Firmware Conveniences

  • Install Cortex-Debug extension if you're using VSCode.
  • Install libncurses5, a dependency of arm-none-eabi-gdb.
    sudo apt install libncurses5
  • Add a configuration to .vscode/launch.json such as:
{
 "configurations": [
   {
     "name": "XMC",
     "type": "cortex-debug",
     "request": "launch",
     "cwd": "${workspaceFolder}/example/firmware/build/xmc",
     "servertype": "jlink",
     "serverpath": "/usr/bin/JLinkGDBServerExe",
     "executable": "spi_example.elf",
     "interface": "swd",
     "device": "XMC4700_F144x2048",
     "preLaunchTask": "",
     "svdFile": "firmware/port/XMC4/mtb-xmclib-cat3/CMSIS/Infineon/SVD/XMC4700.svd",
     "showDevDebugOutput": "raw"
   },
   [...]
 ]
}
  • Add a symlink hack to get gdb back to working.
    cd /usr/lib/x86_64-linux-gnu && sudo ln -s libncursesw.so.6 libncursesw.so.5

Using Firment

This assumes you are making changes to your message definitions in the .proto files, which requires:

  • Regenerating code for Target, ESP, and Web interface
  • Re-building and flashing Target firmware
  • Re-building and flashing ESP firmware
  • Re-loading the web interface to parse and display the updated message data

Launching programs

  1. (no terminal rq'd) Start Docker desktop if not already running.
  2. (no terminal rq'd) Start mosquitto broker docker container
    cd broker && broker.sh
  3. Plug in your ESP32-S3 to your computer's USB.
  4. Start rfc2217 server to provide USB serial port access to the idf docker container (next step)
    cd esp/mqtt5 && . usb.sh
  5. Start the ESP's idf docker container
    cd esp/mqtt5 && . idf.sh
    • Once container launches, connect to the ESP32:
      idf.py --port 'rfc2217://host.docker.internal:4000?ign_set_control' monitor
  6. Start your local web server
    in the example, we use vite: cd example/web-ui && npm run dev
  7. Open your web interface in your browser
    The port will depend on your local server.

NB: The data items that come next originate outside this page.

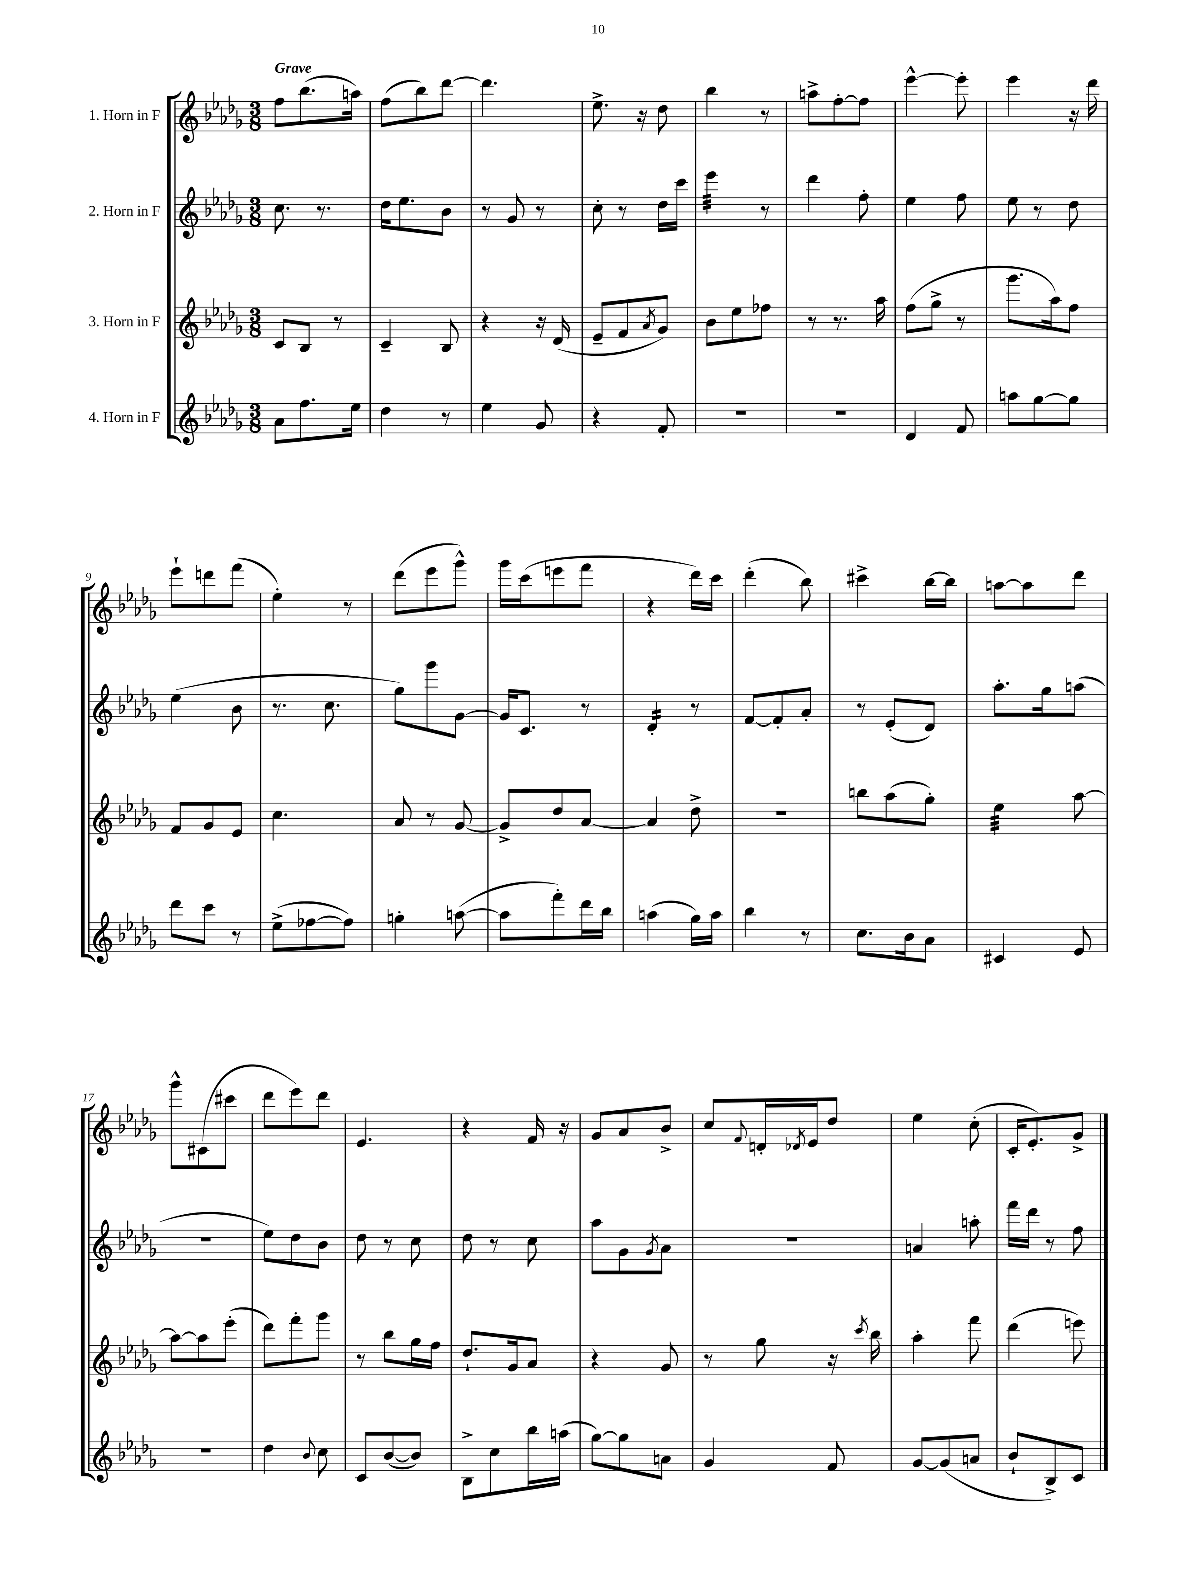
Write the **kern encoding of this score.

**kern	**kern	**kern	**kern
*staff4	*staff3	*staff2	*staff1
*clefG2	*clefG2	*clefG2	*clefG2
*k[b-e-a-d-g-]	*k[b-e-a-d-g-]	*k[b-e-a-d-g-]	*k[b-e-a-d-g-]
*M3/8	*M3/8	*M3/8	*M3/8
8a-	8c	8.cc	8ff
8.ff	8B-	.	(8.bb-
.	.	8.r	.
.	8r	.	.
16ee-	.	.	16aa)
=	=	=	=
4dd-	4c~	16dd-	(8ff
.	.	8.ee-	.
.	.	.	8bb-)
8r	8B-	8b-	[8ddd-
=	=	=	=
4ee-	4r	8r	4.ddd-]
.	.	8g-	.
8g-	16r	8r	.
.	(16d-	.	.
=	=	=	=
4r	8e-~	8cc'	8.ee-^
.	8f	8r	.
.	.	.	16r
.	8qa-	.	.
8f'	8g-)	16dd-	8dd-
.	.	16ccc	.
=	=	=	=
4.r	8b-	4eee-	4bb-
.	8ee-	.	.
.	8ff-	8r	8r
=	=	=	=
4.r	8r	4ddd-	8aa^
.	8.r	.	[8ff'
.	.	8ff'	8ff]
.	16aa-	.	.
=	=	=	=
4d-	(8ff	4ee-	[4eee-^^
.	8gg-^	.	.
8f	8r	8ff	8eee-']
=	=	=	=
8aa	8.ggg-	8ee-	4eee-
[8gg-	.	8r	.
.	16aa-)	.	.
8gg-]	8ff	8dd-	16r
.	.	.	16ddd-
=	=	=	=
8ddd-	8f	(4ee-	8eee-`
8ccc	8g-	.	8ddd
8r	8e-	8b-	(8fff
=	=	=	=
(8ee-^	4.cc	8.r	4ee-')
[8ff-	.	.	.
.	.	8.cc	.
8ff-])	.	.	8r
=	=	=	=
4gg'	8a-	8gg-)	(8ddd-
.	8r	8ggg-	8eee-
([8aa	[8g-	[8g-	8ggg-^^)
=	=	=	=
8aa]	8g-^]	16g-]	16ggg-
.	.	8.c	(16ccc
8fff')	8dd-	.	8eee
16ddd-	[8a-	8r	8fff
16bb-	.	.	.
=	=	=	=
(4aa	4a-]	4d-'	4r
16gg-)	8dd-^	8r	16ddd-)
16aa	.	.	16ccc
=	=	=	=
4bb-	4.r	[8f	(4ddd-'
.	.	8f']	.
8r	.	8a-'	8bb-)
=	=	=	=
8.cc	8bb	8r	4ccc#^
.	(8aa-	(8e-'	.
16b-	.	.	.
8a-	8gg-')	8d-)	[16bb-
.	.	.	16bb-]
=	=	=	=
4c#	4ee-	8.aa-'	[8aa
.	.	.	8aa]
.	.	16gg-	.
8e-	[8aa-	(8aa	8ddd-
=	=	=	=
4.r	8aa-_	4.r	8ggg-^^
.	8aa-]	.	(8c#
.	(8eee-'	.	8ccc#
=	=	=	=
4dd-	8ddd-)	8ee-)	8ddd-
.	8fff'	8dd-	8eee-)
8qqb-	.	.	.
8cc	8ggg-	8b-	8ddd-
=	=	=	=
8c	8r	8dd-	4.e-
([8b-	8bb-	8r	.
8b-])	16gg-	8cc	.
.	16ff	.	.
=	=	=	=
8B-^	8.dd-`	8dd-	4r
8cc	.	8r	.
.	16g-	.	.
16bb-	8a-	8cc	16f
(16aa	.	.	16r
=	=	=	=
[8gg-)	4r	8aa-	8g-
8gg-]	.	8g-	8a-
.	.	8qg-	.
8a	8g-	8a-	8b-^
=	=	=	=
4g-	8r	4.r	8cc
.	.	.	8qqf
.	8gg-	.	16d'
.	.	.	8qd-
.	.	.	16e-
8f	16r	.	8dd-
.	8qccc	.	.
.	16bb-	.	.
=	=	=	=
[8g-	4aa-'	4a	4ee-
(8g-]	.	.	.
8a	8fff	8aa'	(8cc'
=	=	=	=
8b-`	(4ddd-	16fff	16c'
.	.	16ddd-	8.e-')
8B-^)	.	8r	.
8c	8eee)	8ff	8g-^
==	==	==	==
*-	*-	*-	*-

Configure the SSID, password and spi-flash size with menuconfig. Note: this will store the SSID and wifi password in the sdkconfig file, which is not tracked. This will need to be repeated if sdkconfig gets deleted/moved/overwritten.

idf.py menuconfig

build, flash and monitor as follows:

  • idf.py build
  • idf.py --port 'rfc2217://host.docker.internal:4000?ign_set_control' flash

Working with the Example UI

This shows how to use the example, which is just illustrative. The example uses Vite for development tooling, but this isn't prescribed by firment; you can use whatever tooling you want.

License

Firment is licensed under LGPL-3.0-or-later. A copy of the GPL-3.0 and additional permissions of the lesser GPL are distributed under the names LICENSE and COPYING.LESSER respectively.